Ça, c'était pour le "dark side" du retour. Maintenant j'aimerais revenir sur les objectifs fixés dans la première lettre :


1. Partir avec un sac à dos de moins de 8 kilos : objectif atteint. Je suis partie avec un 36L surnommé Valdo qui est devenu mon meilleur ami. Il était composé de l'essentiel et lorsqu'il me manquait quelque chose (rarement), je pouvais toujours le trouver sur place. J'ai tout de même acheté des souvenirs en route que j'envoyais par colis chez ma soeur à Paris. Je suis rentrée avec 10 kilos. Bien que je n'ai jamais été trop matérialiste, j'ai compris qu'on pouvait vivre avec très peu, très longtemps.


2. Adopter la philosophie du "Miracle Morning" : finalement, en voyageant, il n'est pas nécessaire de se lever 2 heures plus tôt pour faire toutes ces activités dont le quotidien à Paris me prive habituellement. J'ai pu lire dans les longs trajets de bus en Amérique du Sud, je n'ai jamais autant sollicité la force de mes jambes et l'agilité de mes chevilles, j'ai amélioré mon espagnol en discutant avec les locaux et j'ai su profiter du silence des montagnes de l'Annapurna et de la Cordillère des Andes pour apprendre les bases de la méditation (et cela, sans application smartphone). En revanche, je peux essayer de mettre en place cette philosophie maintenant que je suis de retour en France.

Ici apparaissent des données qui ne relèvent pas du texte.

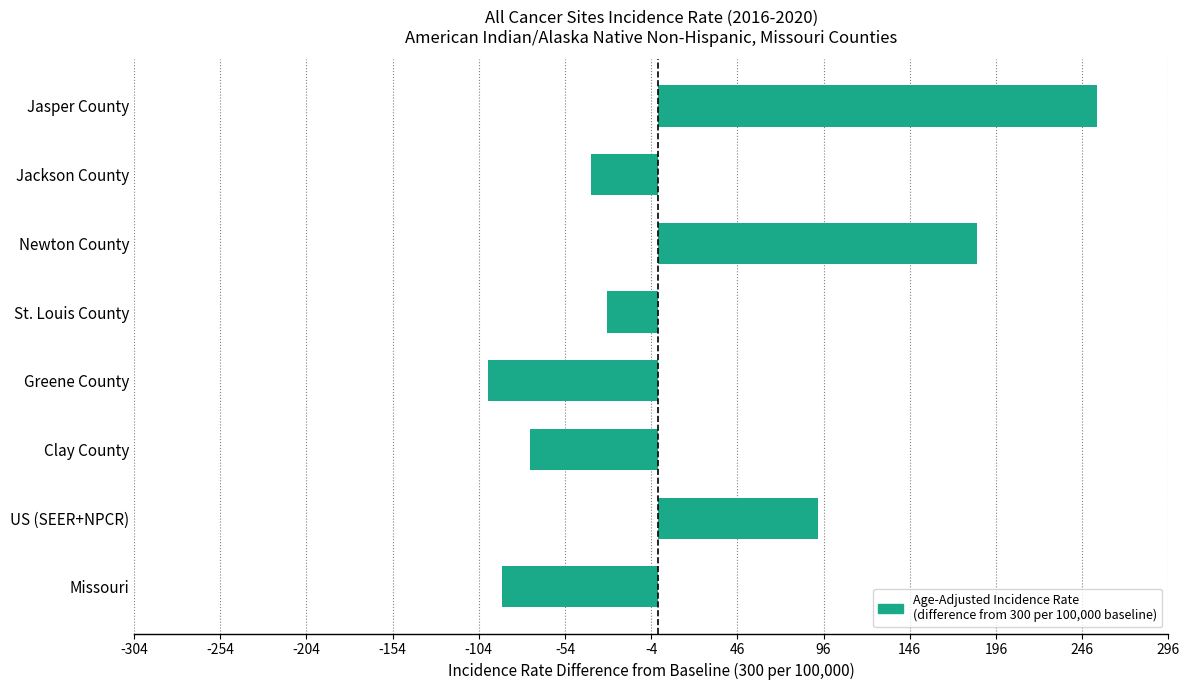

Does the chart contain any negative values?

Yes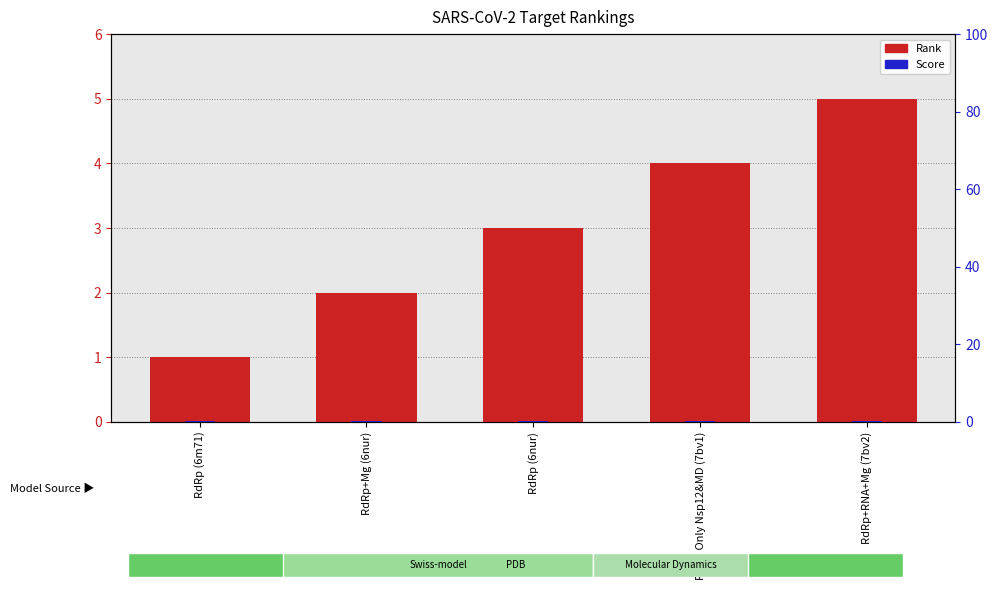

Read the Score value at RdRp Only Nsp12&MD (7bv1).

0.3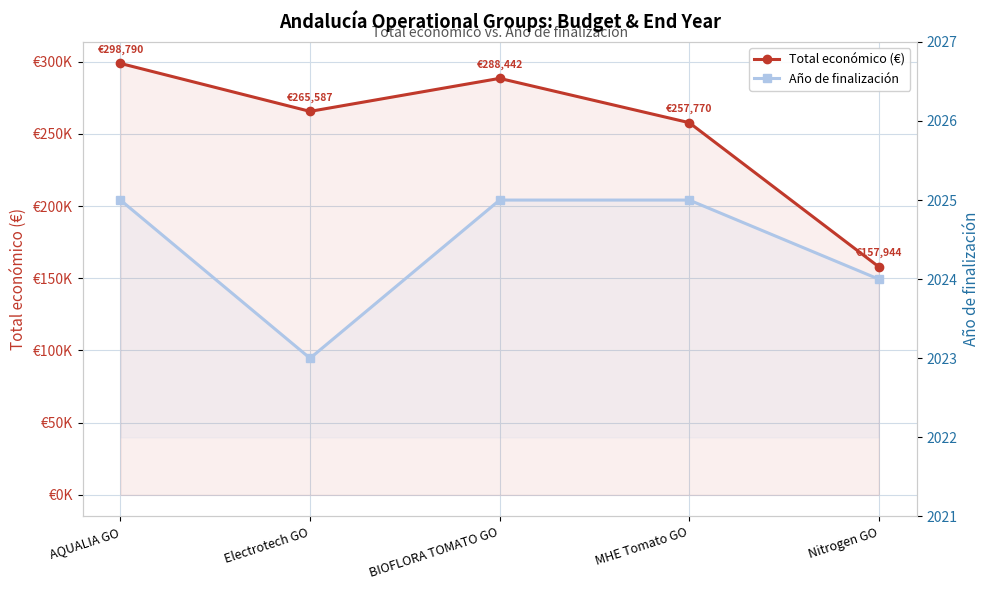

Which series has the largest total across all categories?

Total económico (€)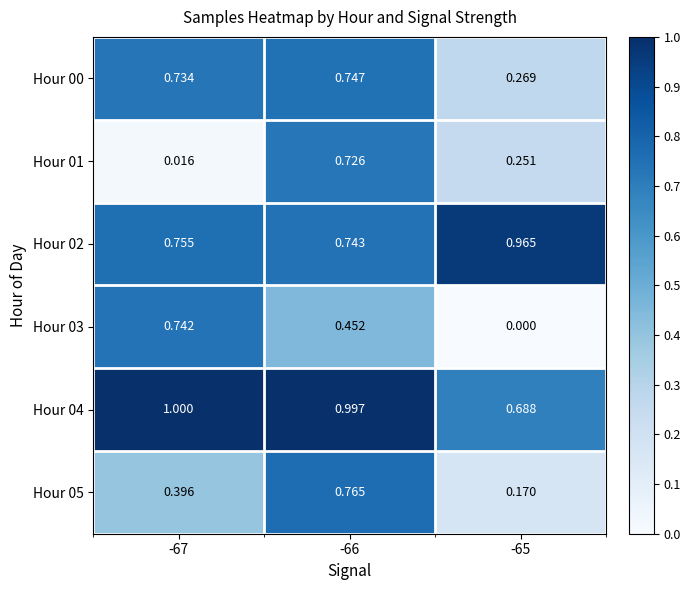

Is the value of Hour 02 at -65 greater than the value of Hour 04 at -67?

No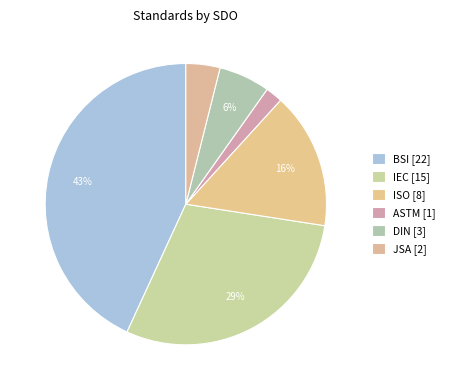

To the nearest percent, what percentage of the pie is ASTM?

2%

3. Affronter mes peurs en voyageant seule : objectif atteint. Pour le côté pratique, j'ai appris à vivre dans des pays aux cultures différentes, à tracer mon itinéraire étape par étape, à prendre des décisions dans l'urgence tout en gardant mon calme, j'ai appris à dire non et à être ferme, à dormir n'importe où et à observer mon environnement. J'ai donc gagné en assurance et en courage.

Du côté psychologique, j'ai appris qu'être seule est une grande liberté physique et psychique. Aujourd'hui, le silence et la solitude m'angoissent moins, au contraire je réalise à quel point il faut profiter des rares moments où tu peux être coupée du monde. J'ai appris à écouter mon instinct, à être plus patiente, et que sensibilité ne rimait pas avec faiblesse.

Je suis aussi plus sereine dans mes relations avec les autres : j'ai fait ce voyage pour moi, il n'y avait donc personne à impressionner, personne à séduire, personne à juger et personne qui ne te jugera. Je me suis entourée uniquement de gens bienveillants, ouverts d'esprit, honnêtes, simples et généreux. J'ai choisi quand je voulais être seule ou accompagnée, sans avoir à donner d'explications à quiconque. Je sais maintenant que lorsqu'on manque de confiance, c'est souvent que nous ne sommes pas entourés des bonnes personnes. Bref vous l'avez compris, je me sens mieux dans ma peau.


Pour garder le rythme, j'ai déjà entamé mes nouveaux objectifs : faire de mon appartement un vrai petit cocon, continuer les cours d'espagnol, reprendre la course, cuisiner plus souvent, réduire ma consommation en grande distribution (#eliselucetforever), me couper un peu plus de mon téléphone, et je débute mes missions au Bureau d'Accueil et d'Accompagnement des Migrants en septembre. A plus long terme, j'aimerais réfléchir à d'autres projets professionnels, et repartir de temps en temps seule sur la route ne serait-ce que pour un week-end.


Le retour m'a aussi fait réaliser que ce n'est pas un retour au point de départ, que c'était une des plus riches, plus belles et folles années de ma vie, que j'adore l'aventure, mais que mon petit confort et mes habitudes sont tout aussi précieux.


***


"Ce n'est pas l'évènement qui compte, c'est ce que l'on en fait."